Telle est, sauf légères variantes, la façon dont se comportent les congrès. On traite, au milieu de l'indifférence générale—indifférence de bon ton, d'ailleurs—un certain nombre de questions qui demeurent inconnues aux membres jusqu'à la publication du compte rendu, et on se sépare après congratulations générales, interviews de reporters et averses de médailles et de décorations.

Mais ces assises scientifiques ont du moins cela d'utile qu'elles rapprochent des hommes qui s'ignoraient ou se méconnaissaient, créent parfois des liaisons durables, excitent une nouvelle émulation et produisent d'autre part des événements tout à fait inattendus.

C'est positivement ce qui arriva le 13 mai—jour fatidique—à l'issue d'une séance aussi incolore que les précédentes.

Un géographe allemand—un géographe de profession appartenant à l'honorable corporation des sédentaires—avait pendant deux heures consécutives, parlé des voies d'accès au pôle Nord et si consciencieusement assommé l'auditoire, que chacun semblait, au sortir de la National Gallery, porter la banquise sur ses épaules.

Quatre hommes heureux d'échapper aux frimas distillés goutte à goutte par l'implacable orateur, se rencontraient sous l'entrée monumentale et échangeaient un shake-hand.

«Ah! messieurs, quel «rasoir» que ce M. Ebermann avec son pôle Nord! dit en français l'un d'eux avec une sorte d'effarement comique.

«C'est à peine si la Néva est en débâcle depuis un mois... la moitié des Etats du tzar mon maître est encore sous la neige, j'accours ici comptant savourer ce petit rayon de soleil qui me fait risette, et votre compatriote, mon cher Pregel, sans égard pour un malheureux qui mène pendant six mois une existence d'ours blanc, parle... parle à me donner des engelures.»

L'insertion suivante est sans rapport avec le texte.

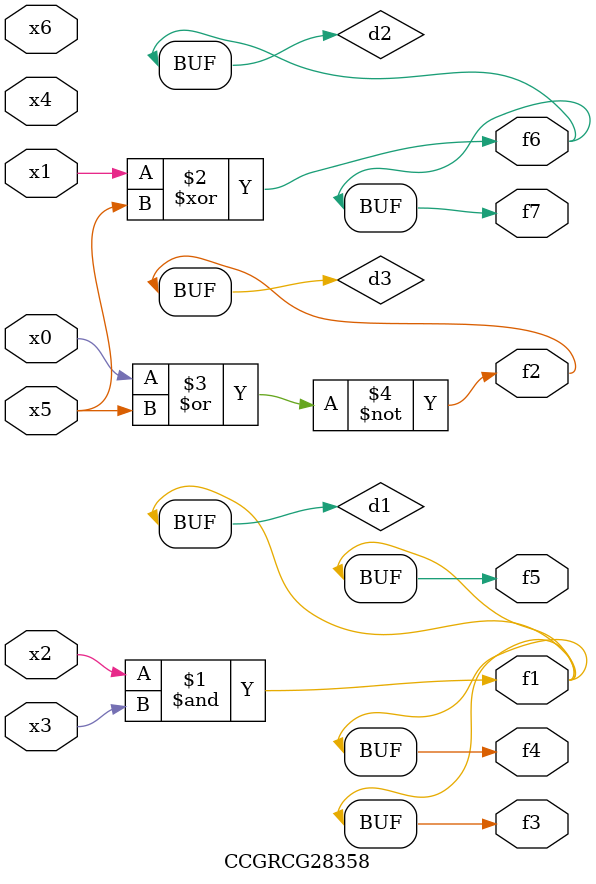
<source format=v>
module CCGRCG28358(
	input x0, x1, x2, x3, x4, x5, x6,
	output f1, f2, f3, f4, f5, f6, f7
);

	wire d1, d2, d3;

	and (d1, x2, x3);
	xor (d2, x1, x5);
	nor (d3, x0, x5);
	assign f1 = d1;
	assign f2 = d3;
	assign f3 = d1;
	assign f4 = d1;
	assign f5 = d1;
	assign f6 = d2;
	assign f7 = d2;
endmodule

</source>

Les trois autres se mettent à rire en entendant cette saillie, et le personnage désigné sous le nom de Pregel répond, également en français, mais avec un léger accent allemand:

«Oh! mon cher Sériakoff, prenez garde d'être injuste à l'égard de mon compatriote... Il a dit des choses parfaitement sensées...

—Vous protestez contre l'expression de rasoir?... par égard pour vous et par amour de la couleur locale, je la remplace par celle de scie à glace... là!